Type | Daily newspaper |
---|---|
Format | Tabloid |
Owner(s) | News Corp Australia |
Editor | Paul Whittaker |
Founded | 1879 |
Political alignment | conservative, populist |
Headquarters | 2 Holt Street, Surry Hills, NSW, Australia |
Circulation | 280,731 (Weekdays) 265,711 (Saturday) (as of 2013-14 financial year) |
Readership | 1,191,000 (Weekdays) 909,000 (Saturday) |
Website | www.dailytelegraph.com.au |
The Daily Telegraph is a conservative, Australian tabloid newspaper published in Sydney, New South Wales, by Nationwide News, part of News Corp. The Tele, as it is also known, was founded in 1879.[1] From 1936 to 1972, it was owned by Frank Packer's Australian Consolidated Press. That year it was sold to News Limited (now News Corp Australia). In 1990, it merged with its afternoon sister paper The Daily Mirror to form The Daily Telegraph-Mirror with morning and afternoon editions although the afternoon editions were later discontinued.

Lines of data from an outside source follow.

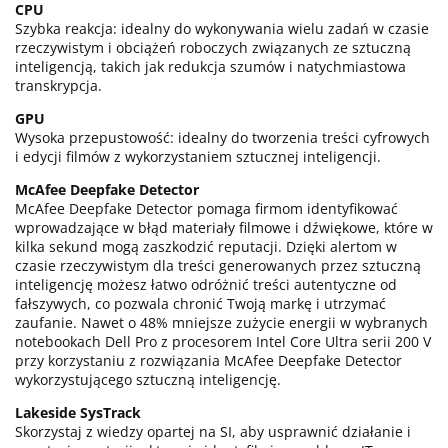
CPU
Szybka reakcja: idealny do wykonywania wielu zadań w czasie
rzeczywistym i obciążeń roboczych związanych ze sztuczną
inteligencją, takich jak redukcja szumów i natychmiastowa
transkrypcja.
GPU
Wysoka przepustowość: idealny do tworzenia treści cyfrowych
i edycji filmów z wykorzystaniem sztucznej inteligencji.
McAfee Deepfake Detector
McAfee Deepfake Detector pomaga firmom identyfikować
wprowadzające w błąd materiały filmowe i dźwiękowe, które w
kilka sekund mogą zaszkodzić reputacji. Dzięki alertom w
czasie rzeczywistym dla treści generowanych przez sztuczną
inteligencję możesz łatwo odróżnić treści autentyczne od
fałszywych, co pozwala chronić Twoją markę i utrzymać
zaufanie. Nawet o 48% mniejsze zużycie energii w wybranych
notebookach Dell Pro z procesorem Intel Core Ultra serii 200 V
przy korzystaniu z rozwiązania McAfee Deepfake Detector
wykorzystującego sztuczną inteligencję.
Lakeside SysTrack
Skorzystaj z wiedzy opartej na SI, aby usprawnić działanie i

The new paper continued in this vein until January 1996 when reader
pressure for a shorter title caused the name of the paper to revert to The Daily Telegraph, despite staff concerns that former Mirror readers would now feel disenfranchised. The circulation of the newspaper during the June quarter 2013 was 310,724 on weekdays,[2] the largest of a Sydney newspaper. In the 2013-14 financial year it decreased 9.65% to 280,731.[3][4]
The Daily Telegraph is published Monday through Saturday and is available across New South Wales, Canberra and South East Queensland. On 19 November 2010, The Daily Telegraph released their iPad application enabling users to view a custom version of the website.[5]